**How to complete this task:**
Omit all pictures and give the records below again exactly as written.

::: Source material :::

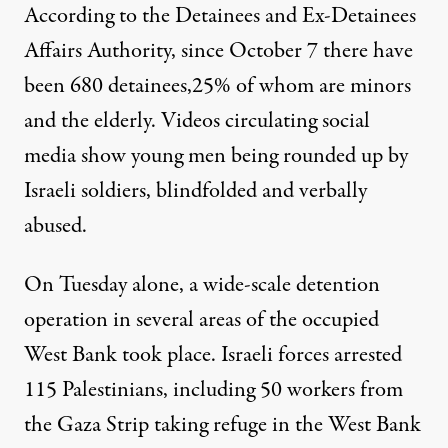
According to the Detainees and Ex-Detainees
Affairs Authority, since October 7 there have
been 680 detainees,25% of whom are minors
and the elderly. Videos circulating social
media show young men being rounded up by
Israeli soldiers, blindfolded and verbally
abused.
On Tuesday alone, a wide-scale detention
operation in several areas of the occupied
West Bank took place. Israeli forces arrested
115 Palestinians, including 50 workers from
the Gaza Strip taking refuge in the West Bank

:::

**Exercise output:**
According to the Detainees and Ex-Detainees
Affairs Authority, since October 7 there have
been 680 detainees,25% of whom are minors
and the elderly. Videos circulating social
media show young men being rounded up by
Israeli soldiers, blindfolded and verbally
abused.
On Tuesday alone, a wide-scale detention
operation in several areas of the occupied
West Bank took place. Israeli forces arrested
115 Palestinians, including 50 workers from
the Gaza Strip taking refuge in the West Bank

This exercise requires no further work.